Of all individuals who suffer from edentulism, 90% have dentures. Yet, despite the negative consequences associated with edentulism (eg, nutritional changes, heart disease, certain types of cancer, diabetes), only about 15% of the edentulous population has dentures made each year. The costs associated with traditional dentures could be among the reasons that people choose not to replace their missing teeth with dentures. Other reasons could be the multiple appointments that are necessary to create the dentures, as well as the ongoing inherent problems of fit, aesthetics, and comfort associated with traditional denture prosthetics.2

The conventional denture process typically requires a patient to have 5 or more dental appointments that can be problematic and time consuming for both dentists and patients alike. During the first appointment, initial impressions are taken, after which the patient is called back for a second appointment for custom tray final impressions. A subsequent (third) appointment is then needed so the clinician can assess and record the patient’s vertical dimension of occlusion (VDO), and to take a centric relation (CR) record for mounting and setting up the denture teeth, using base plates and occlusal rims fabricated by the dental laboratory. A fourth appointment is reserved for trying in a wax-up denture and final processing, and then the patient receives the final denture and undergoes the denture fitting during a fifth appointment. Yet, despite the frequent appointments, care, and diligence taken, conventional dentures are prone to numerous problems; these include staining and odor, poor denture teeth aesthetics and shape, uncomfortable fit, and/or poor occlusal scheme.3,4

Fortunately, the same CAD/CAM processes that have been simplifying restorative dentistry are also now enhancing and streamlining the procedures associated with denture fabrication. For example, using CAD/CAM technology, once an impression is taken by the dentist or an impression scan is received by the laboratory, the 3-D renderings of a denture are created based on 26 specific anatomical landmarks captured in the impression. A final denture can then be fabricated to precise standards or, if the dentist chooses, a try-in prototype can be created before the final dentures are made. Only one patient visit is needed before final denture delivery, compared to the 5 or more visits previously required.

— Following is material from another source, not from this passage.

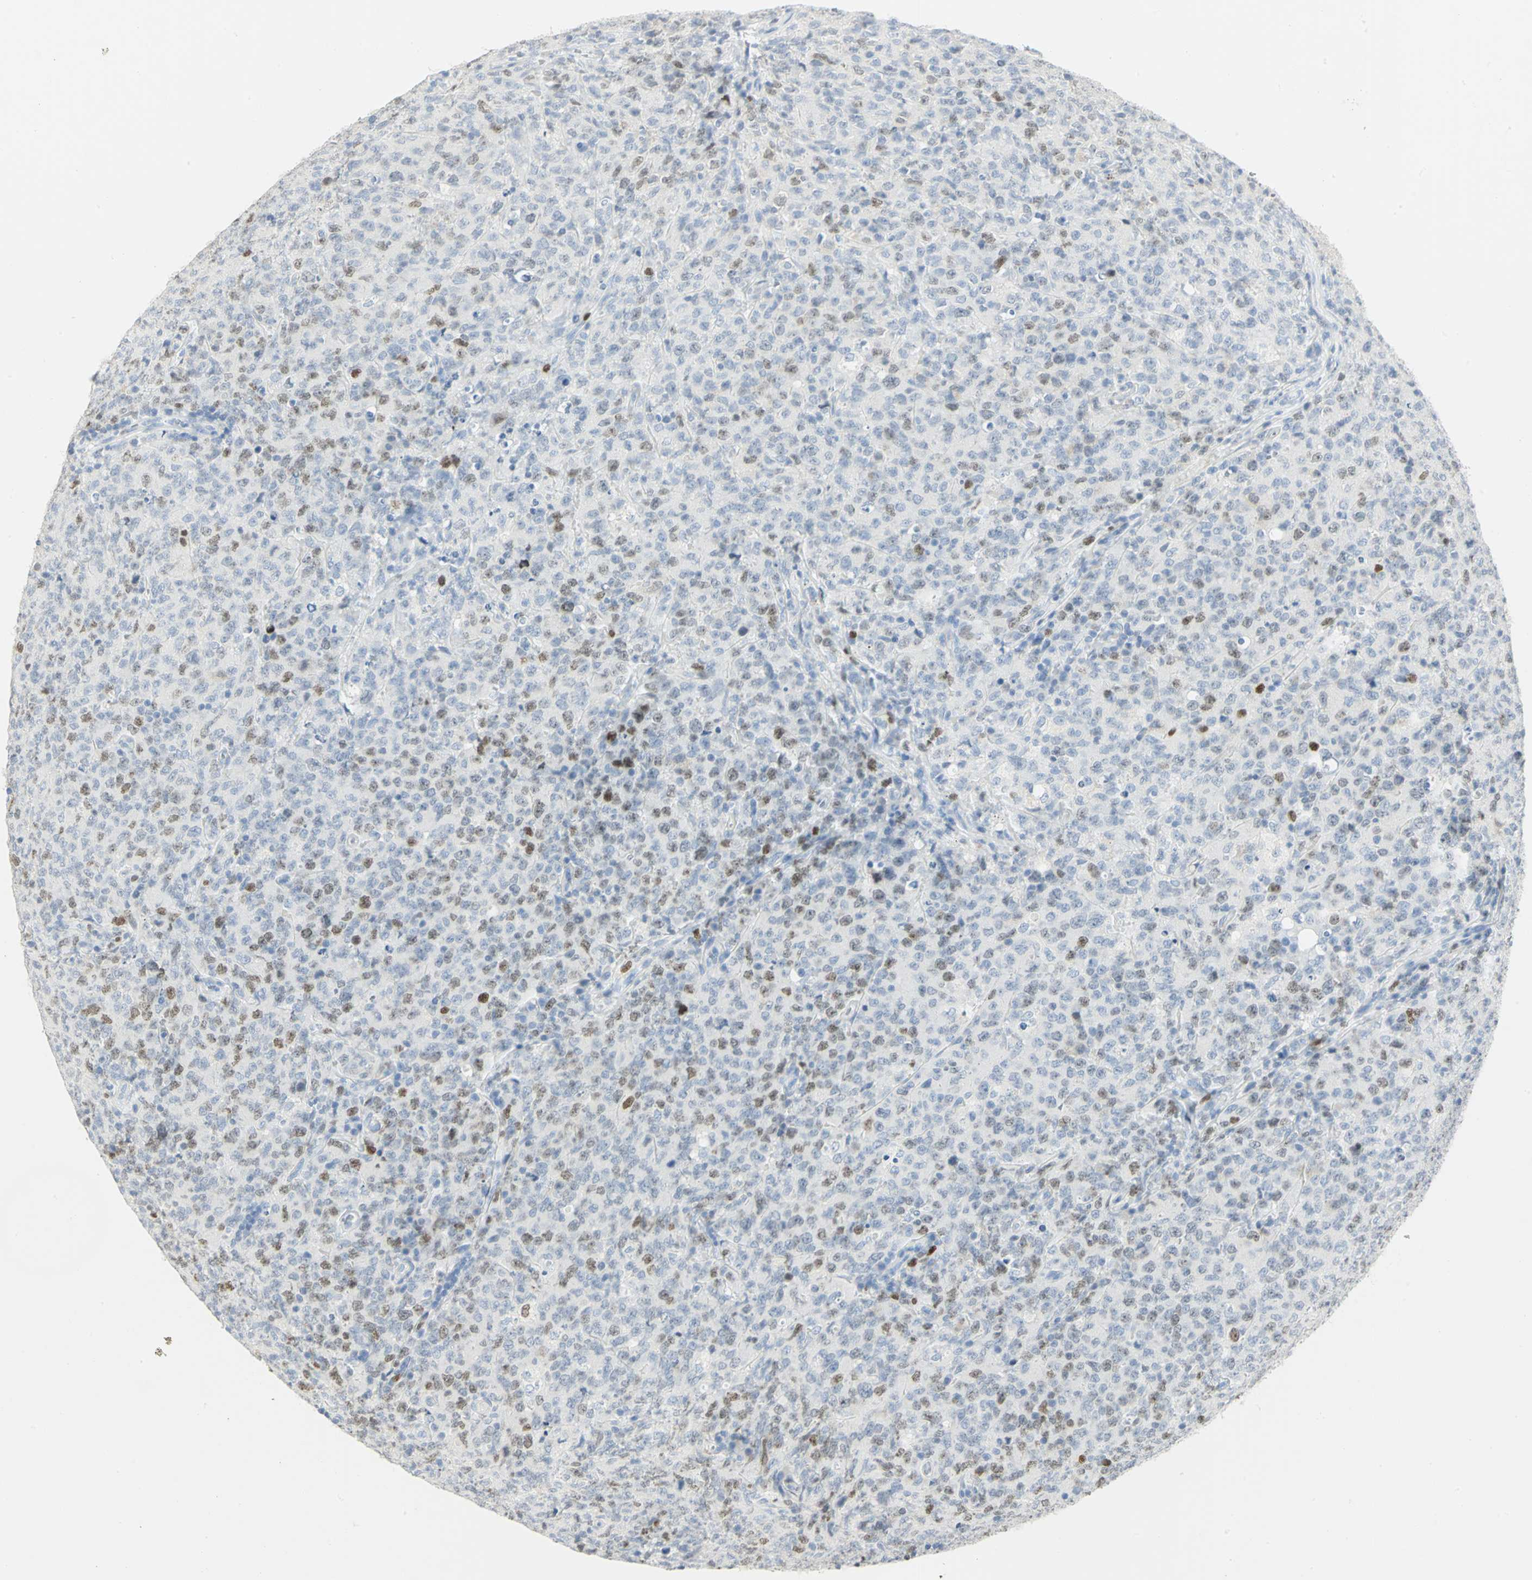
{"staining": {"intensity": "moderate", "quantity": "25%-75%", "location": "nuclear"}, "tissue": "lymphoma", "cell_type": "Tumor cells", "image_type": "cancer", "snomed": [{"axis": "morphology", "description": "Malignant lymphoma, non-Hodgkin's type, High grade"}, {"axis": "topography", "description": "Tonsil"}], "caption": "IHC photomicrograph of human malignant lymphoma, non-Hodgkin's type (high-grade) stained for a protein (brown), which shows medium levels of moderate nuclear expression in about 25%-75% of tumor cells.", "gene": "HELLS", "patient": {"sex": "female", "age": 36}}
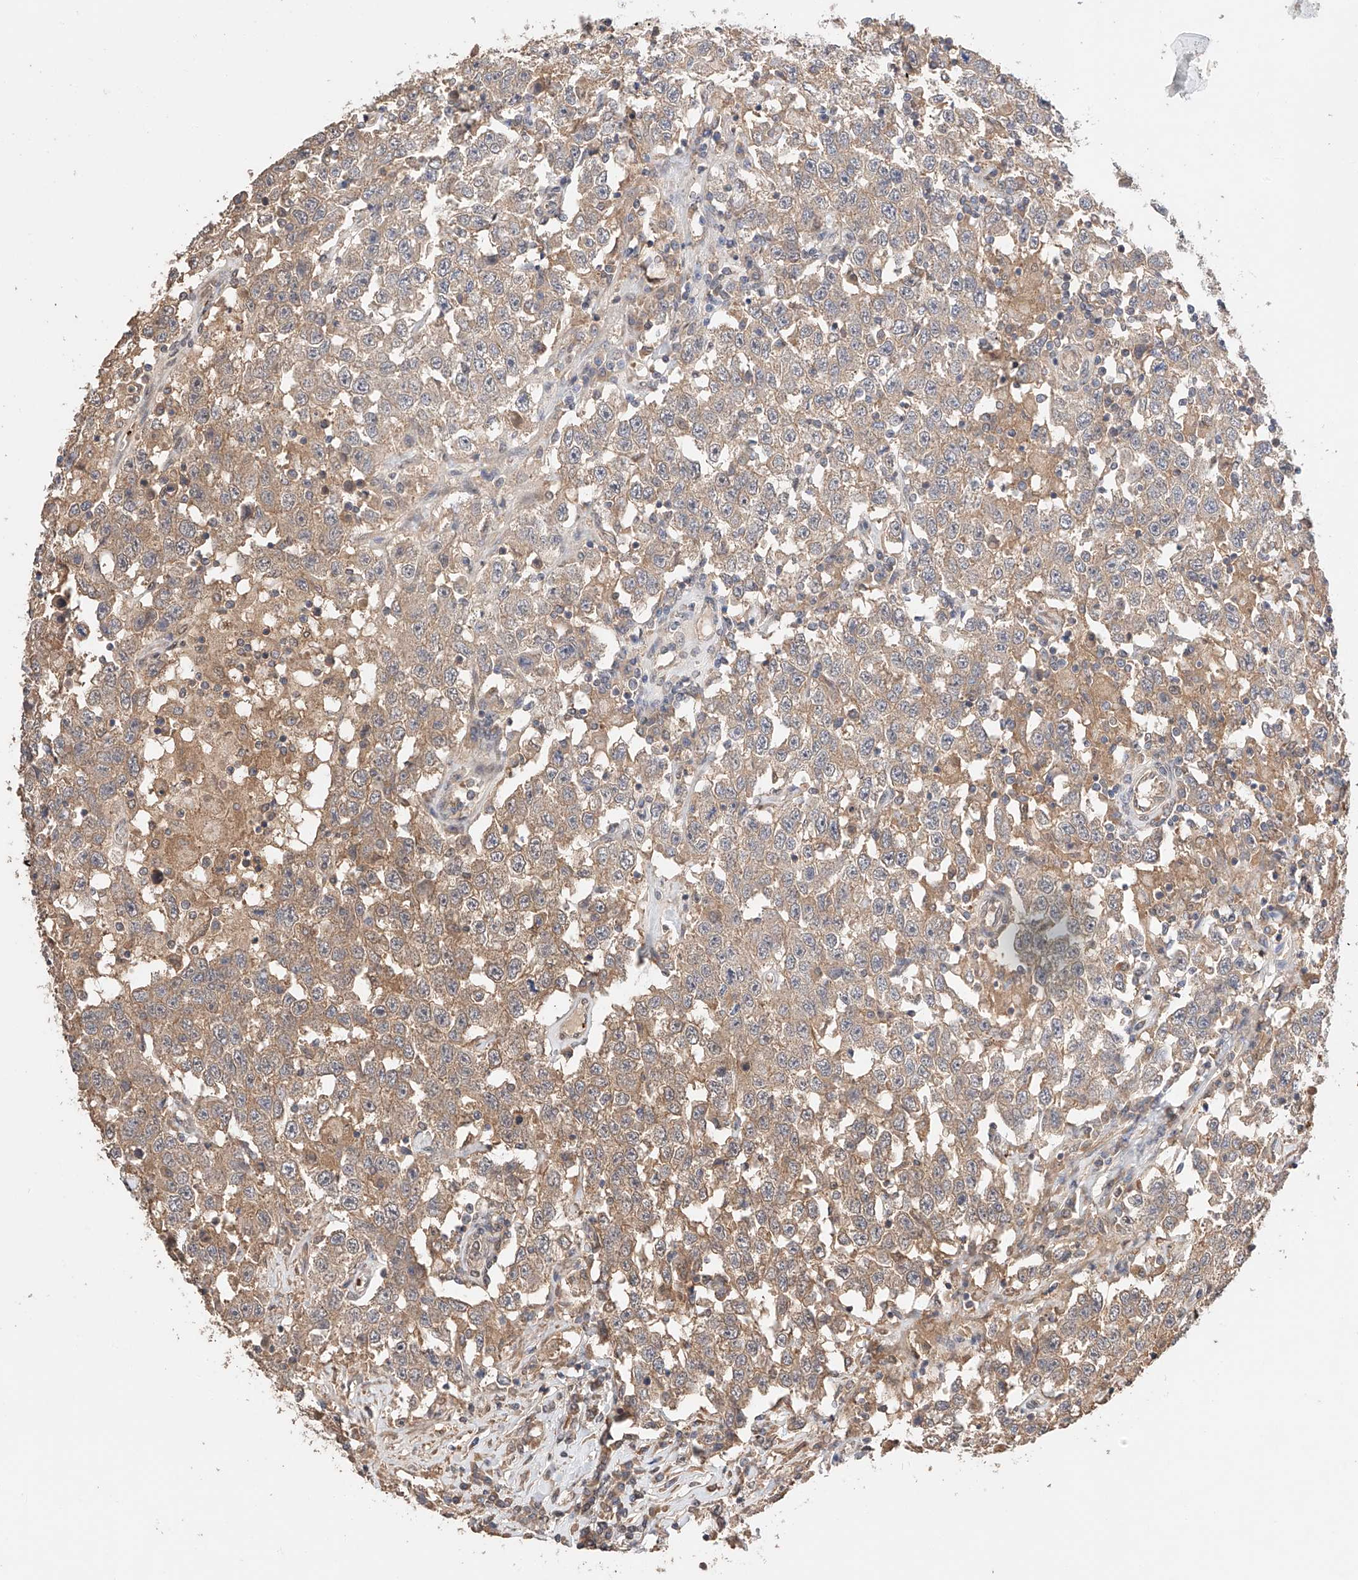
{"staining": {"intensity": "weak", "quantity": "25%-75%", "location": "cytoplasmic/membranous"}, "tissue": "testis cancer", "cell_type": "Tumor cells", "image_type": "cancer", "snomed": [{"axis": "morphology", "description": "Seminoma, NOS"}, {"axis": "topography", "description": "Testis"}], "caption": "Immunohistochemistry image of neoplastic tissue: seminoma (testis) stained using immunohistochemistry (IHC) displays low levels of weak protein expression localized specifically in the cytoplasmic/membranous of tumor cells, appearing as a cytoplasmic/membranous brown color.", "gene": "ZFHX2", "patient": {"sex": "male", "age": 41}}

Among the CAD/CAM digital denture options available today are Pala Digital Dentures (Heraeus Kulzer). Pala Digital Dentures harness the accuracy and capabilities of CAD/CAM and 3-D printing technology to produce extremely accurate and aesthetic dentures 2 times faster than conventional denture fabrication procedures, and with less patient chair time (ie, only 2 or 3 patient visits, with try-in) (Figure 1).

However, the Pala Digital Denture processes of digitizing denture treatment planning and fabrication present other advantages for dentists, laboratories, and patients. Not only is the denture quality improved, but also the lead time (and therefore turnaround time for the final denture) and costs associated with dentures are greatly reduced. The multiple appointments with the patient and associated materials involved with conventional dentures can be eliminated. Because all the information necessary to design an accurate, comfortable, and well-fitting and aesthetic denture is captured in one visit and stored in a digital format, a permanent digital record is maintained that can be used in the future if a replacement or duplicate denture is required.5

Although other digital denture options are also available, their processing may be different. For example, AvaDent and Digital Denture Lab use similar techniques to record and digitize impressions. However, milling (ie, subtractive manufacturing) is used for fabricating the final dentures using solid blocks of ceramic or composite resin, rather than 3-D printing (ie, additive manufacturing). Since denture teeth then need to be placed in the milled denture, the milling process is slightly longer than 3-D printing.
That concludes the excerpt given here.